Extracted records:

* START *

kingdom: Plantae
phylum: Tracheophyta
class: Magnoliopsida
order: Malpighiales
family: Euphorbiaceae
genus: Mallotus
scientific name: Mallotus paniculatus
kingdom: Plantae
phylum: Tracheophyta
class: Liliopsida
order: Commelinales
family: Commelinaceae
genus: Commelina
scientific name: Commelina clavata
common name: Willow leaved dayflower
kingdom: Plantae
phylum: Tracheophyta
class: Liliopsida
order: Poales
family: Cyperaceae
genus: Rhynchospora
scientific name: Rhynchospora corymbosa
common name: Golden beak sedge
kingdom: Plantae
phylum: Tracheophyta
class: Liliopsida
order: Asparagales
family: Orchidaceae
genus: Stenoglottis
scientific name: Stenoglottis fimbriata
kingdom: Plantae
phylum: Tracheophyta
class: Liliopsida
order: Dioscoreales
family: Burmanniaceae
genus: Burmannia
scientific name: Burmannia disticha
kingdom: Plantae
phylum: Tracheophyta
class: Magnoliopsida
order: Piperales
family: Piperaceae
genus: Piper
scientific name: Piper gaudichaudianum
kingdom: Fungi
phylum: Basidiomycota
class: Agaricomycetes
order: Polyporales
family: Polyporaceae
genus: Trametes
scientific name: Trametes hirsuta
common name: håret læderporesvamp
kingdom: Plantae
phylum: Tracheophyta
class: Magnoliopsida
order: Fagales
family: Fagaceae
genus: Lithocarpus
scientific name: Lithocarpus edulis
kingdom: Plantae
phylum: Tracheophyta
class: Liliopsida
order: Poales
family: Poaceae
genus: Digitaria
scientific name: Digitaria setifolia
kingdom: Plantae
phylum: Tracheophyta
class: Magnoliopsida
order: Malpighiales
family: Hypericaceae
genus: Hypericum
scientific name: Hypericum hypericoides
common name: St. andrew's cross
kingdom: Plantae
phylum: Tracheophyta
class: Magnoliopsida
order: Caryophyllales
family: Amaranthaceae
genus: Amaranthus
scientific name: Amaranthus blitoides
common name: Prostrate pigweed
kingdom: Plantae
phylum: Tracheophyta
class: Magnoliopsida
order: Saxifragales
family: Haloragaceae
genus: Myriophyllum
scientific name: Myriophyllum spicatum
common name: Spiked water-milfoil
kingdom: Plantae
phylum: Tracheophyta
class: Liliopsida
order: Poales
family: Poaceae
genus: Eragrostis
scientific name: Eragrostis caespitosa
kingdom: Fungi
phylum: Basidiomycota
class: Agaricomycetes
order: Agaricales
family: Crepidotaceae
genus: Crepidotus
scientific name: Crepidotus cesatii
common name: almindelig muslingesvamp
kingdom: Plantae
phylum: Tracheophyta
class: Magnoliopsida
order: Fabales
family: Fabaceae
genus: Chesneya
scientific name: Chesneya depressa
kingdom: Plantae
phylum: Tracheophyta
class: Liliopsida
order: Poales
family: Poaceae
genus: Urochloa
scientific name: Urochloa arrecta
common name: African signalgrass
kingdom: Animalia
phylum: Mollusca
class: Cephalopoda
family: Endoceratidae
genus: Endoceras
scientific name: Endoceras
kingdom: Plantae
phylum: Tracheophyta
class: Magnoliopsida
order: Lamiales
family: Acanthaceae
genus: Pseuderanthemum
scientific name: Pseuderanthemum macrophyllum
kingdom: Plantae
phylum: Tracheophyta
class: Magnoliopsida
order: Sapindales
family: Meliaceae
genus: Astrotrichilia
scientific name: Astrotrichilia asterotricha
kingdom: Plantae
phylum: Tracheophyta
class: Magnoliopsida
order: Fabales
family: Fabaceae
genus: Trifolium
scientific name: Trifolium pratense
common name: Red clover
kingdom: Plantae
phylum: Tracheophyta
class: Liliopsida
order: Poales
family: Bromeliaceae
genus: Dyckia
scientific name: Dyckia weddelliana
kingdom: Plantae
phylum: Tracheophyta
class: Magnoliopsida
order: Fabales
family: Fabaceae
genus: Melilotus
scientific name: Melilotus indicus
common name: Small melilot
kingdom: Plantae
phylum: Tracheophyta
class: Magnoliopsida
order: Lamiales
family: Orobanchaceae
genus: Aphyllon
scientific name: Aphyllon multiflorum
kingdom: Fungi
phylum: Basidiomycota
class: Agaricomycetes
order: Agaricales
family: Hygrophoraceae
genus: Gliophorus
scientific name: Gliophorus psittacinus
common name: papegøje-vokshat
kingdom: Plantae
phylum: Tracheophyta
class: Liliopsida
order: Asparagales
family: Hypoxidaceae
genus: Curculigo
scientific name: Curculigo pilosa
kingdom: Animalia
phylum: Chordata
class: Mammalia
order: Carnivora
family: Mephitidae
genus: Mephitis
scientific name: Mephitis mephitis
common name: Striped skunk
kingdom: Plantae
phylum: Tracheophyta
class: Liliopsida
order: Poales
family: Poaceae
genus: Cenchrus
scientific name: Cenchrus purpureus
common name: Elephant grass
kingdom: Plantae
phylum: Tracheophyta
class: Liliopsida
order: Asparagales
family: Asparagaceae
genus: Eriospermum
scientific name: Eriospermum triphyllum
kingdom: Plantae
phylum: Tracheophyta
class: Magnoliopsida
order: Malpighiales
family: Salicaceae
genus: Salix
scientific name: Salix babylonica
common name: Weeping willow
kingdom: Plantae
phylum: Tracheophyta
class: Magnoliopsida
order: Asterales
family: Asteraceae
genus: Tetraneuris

* END *

Transcribe every line of the records above word for word, keeping each name's spelling and capitalization unchanged.

» CORRECT OUTPUT
kingdom: Plantae
phylum: Tracheophyta
class: Magnoliopsida
order: Malpighiales
family: Euphorbiaceae
genus: Mallotus
scientific name: Mallotus paniculatus
kingdom: Plantae
phylum: Tracheophyta
class: Liliopsida
order: Commelinales
family: Commelinaceae
genus: Commelina
scientific name: Commelina clavata
common name: Willow leaved dayflower
kingdom: Plantae
phylum: Tracheophyta
class: Liliopsida
order: Poales
family: Cyperaceae
genus: Rhynchospora
scientific name: Rhynchospora corymbosa
common name: Golden beak sedge
kingdom: Plantae
phylum: Tracheophyta
class: Liliopsida
order: Asparagales
family: Orchidaceae
genus: Stenoglottis
scientific name: Stenoglottis fimbriata
kingdom: Plantae
phylum: Tracheophyta
class: Liliopsida
order: Dioscoreales
family: Burmanniaceae
genus: Burmannia
scientific name: Burmannia disticha
kingdom: Plantae
phylum: Tracheophyta
class: Magnoliopsida
order: Piperales
family: Piperaceae
genus: Piper
scientific name: Piper gaudichaudianum
kingdom: Fungi
phylum: Basidiomycota
class: Agaricomycetes
order: Polyporales
family: Polyporaceae
genus: Trametes
scientific name: Trametes hirsuta
common name: håret læderporesvamp
kingdom: Plantae
phylum: Tracheophyta
class: Magnoliopsida
order: Fagales
family: Fagaceae
genus: Lithocarpus
scientific name: Lithocarpus edulis
kingdom: Plantae
phylum: Tracheophyta
class: Liliopsida
order: Poales
family: Poaceae
genus: Digitaria
scientific name: Digitaria setifolia
kingdom: Plantae
phylum: Tracheophyta
class: Magnoliopsida
order: Malpighiales
family: Hypericaceae
genus: Hypericum
scientific name: Hypericum hypericoides
common name: St. andrew's cross
kingdom: Plantae
phylum: Tracheophyta
class: Magnoliopsida
order: Caryophyllales
family: Amaranthaceae
genus: Amaranthus
scientific name: Amaranthus blitoides
common name: Prostrate pigweed
kingdom: Plantae
phylum: Tracheophyta
class: Magnoliopsida
order: Saxifragales
family: Haloragaceae
genus: Myriophyllum
scientific name: Myriophyllum spicatum
common name: Spiked water-milfoil
kingdom: Plantae
phylum: Tracheophyta
class: Liliopsida
order: Poales
family: Poaceae
genus: Eragrostis
scientific name: Eragrostis caespitosa
kingdom: Fungi
phylum: Basidiomycota
class: Agaricomycetes
order: Agaricales
family: Crepidotaceae
genus: Crepidotus
scientific name: Crepidotus cesatii
common name: almindelig muslingesvamp
kingdom: Plantae
phylum: Tracheophyta
class: Magnoliopsida
order: Fabales
family: Fabaceae
genus: Chesneya
scientific name: Chesneya depressa
kingdom: Plantae
phylum: Tracheophyta
class: Liliopsida
order: Poales
family: Poaceae
genus: Urochloa
scientific name: Urochloa arrecta
common name: African signalgrass
kingdom: Animalia
phylum: Mollusca
class: Cephalopoda
family: Endoceratidae
genus: Endoceras
scientific name: Endoceras
kingdom: Plantae
phylum: Tracheophyta
class: Magnoliopsida
order: Lamiales
family: Acanthaceae
genus: Pseuderanthemum
scientific name: Pseuderanthemum macrophyllum
kingdom: Plantae
phylum: Tracheophyta
class: Magnoliopsida
order: Sapindales
family: Meliaceae
genus: Astrotrichilia
scientific name: Astrotrichilia asterotricha
kingdom: Plantae
phylum: Tracheophyta
class: Magnoliopsida
order: Fabales
family: Fabaceae
genus: Trifolium
scientific name: Trifolium pratense
common name: Red clover
kingdom: Plantae
phylum: Tracheophyta
class: Liliopsida
order: Poales
family: Bromeliaceae
genus: Dyckia
scientific name: Dyckia weddelliana
kingdom: Plantae
phylum: Tracheophyta
class: Magnoliopsida
order: Fabales
family: Fabaceae
genus: Melilotus
scientific name: Melilotus indicus
common name: Small melilot
kingdom: Plantae
phylum: Tracheophyta
class: Magnoliopsida
order: Lamiales
family: Orobanchaceae
genus: Aphyllon
scientific name: Aphyllon multiflorum
kingdom: Fungi
phylum: Basidiomycota
class: Agaricomycetes
order: Agaricales
family: Hygrophoraceae
genus: Gliophorus
scientific name: Gliophorus psittacinus
common name: papegøje-vokshat
kingdom: Plantae
phylum: Tracheophyta
class: Liliopsida
order: Asparagales
family: Hypoxidaceae
genus: Curculigo
scientific name: Curculigo pilosa
kingdom: Animalia
phylum: Chordata
class: Mammalia
order: Carnivora
family: Mephitidae
genus: Mephitis
scientific name: Mephitis mephitis
common name: Striped skunk
kingdom: Plantae
phylum: Tracheophyta
class: Liliopsida
order: Poales
family: Poaceae
genus: Cenchrus
scientific name: Cenchrus purpureus
common name: Elephant grass
kingdom: Plantae
phylum: Tracheophyta
class: Liliopsida
order: Asparagales
family: Asparagaceae
genus: Eriospermum
scientific name: Eriospermum triphyllum
kingdom: Plantae
phylum: Tracheophyta
class: Magnoliopsida
order: Malpighiales
family: Salicaceae
genus: Salix
scientific name: Salix babylonica
common name: Weeping willow
kingdom: Plantae
phylum: Tracheophyta
class: Magnoliopsida
order: Asterales
family: Asteraceae
genus: Tetraneuris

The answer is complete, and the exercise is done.